When Jason finally comes up on him, Tommy lurches at him around a corner with the wrench--miss. Jason moves out of range, cracks him once in the face with the handle of the axe and slams him into the cabin wall, and he can only process the white hot pain exploding behind his eyes, breath kicked out of him in an instant. Struggle. Struggle or you die here. Shoes scrabble for purchase in open air, fingers digging and clawing into the killer’s arm, cursing, gasping, reeling. Jason only needs the one hand to hold him there, the other wedging the blade of the axe firmly in the dirt, and Tommy’s seen this one before, and he feels nothing. He hopes Deborah is long gone.
With little effort, he’s thrown down hard, knees taking his weight in the fall. All he can hear is his heartbeat, and the steps that circle him slow and deliberate. He’s been watching the red drip-drip into the dirt between his palms, struggling to take in a proper breath. Was it always raining? Jason hefts the axe, levels it at Tommy's eyeline like he’s prospecting, tilts his head.
His vision is dim, but he recognizes the flash of beige sweater moving somewhere behind the monster and the axe, street lamps gleaming like glaciers in a pair of glasses. Her sweater is more red than beige, isn’t it.
There’s a scream, animalistic and pitched with adrenaline.
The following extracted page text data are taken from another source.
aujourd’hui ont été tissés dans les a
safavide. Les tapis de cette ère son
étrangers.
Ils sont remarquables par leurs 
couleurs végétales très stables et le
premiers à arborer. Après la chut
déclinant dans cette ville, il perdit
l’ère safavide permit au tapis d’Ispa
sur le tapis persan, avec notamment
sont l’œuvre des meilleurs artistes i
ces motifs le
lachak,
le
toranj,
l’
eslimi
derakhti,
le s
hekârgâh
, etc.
“Hey--fuck you!” The bat swings overhead, and Deb snarls, cracking the towering form in the back of the head, wood splintering with the force of the impact. Jason stumbles, whirls to swing at her, and Tommy’s quick enough on his feet to throw his weight into his shoulder, pushing Jason off-kilter. Deb is already dragging him up and away by the arm. “Don't worry, I've got you.” She’s got a handful of fireworks, and he almost doesn’t hear them over the ringing. Get back up. Keep going. Smoke rushes around their shoes. She has seen too many friends get hurt tonight and it’s written in her bared teeth.
He’s vaguely dazed and still uncertain that he’s alive, but he laughs, ragged.
“You’re kind of like a superhero, huh?”
“Let’s fucking go, Jarvis.“ She sounds tired, but he thinks the most minute smile passes her expression, behind the steady concentration, behind the intensity she seemed to constantly bare. Jason will be back on them again soon.
Her eyes are sharp, intent. “I said I was coming back.”
Though he argues with her, she shoulders a bit of his weight and helps them both clear the cabin door. Deb’s hands don’t shake when she sets the first beartrap on the floor; he picks up a discarded machete. They have a long way to go. The police sirens are wailing somewhere in the distance.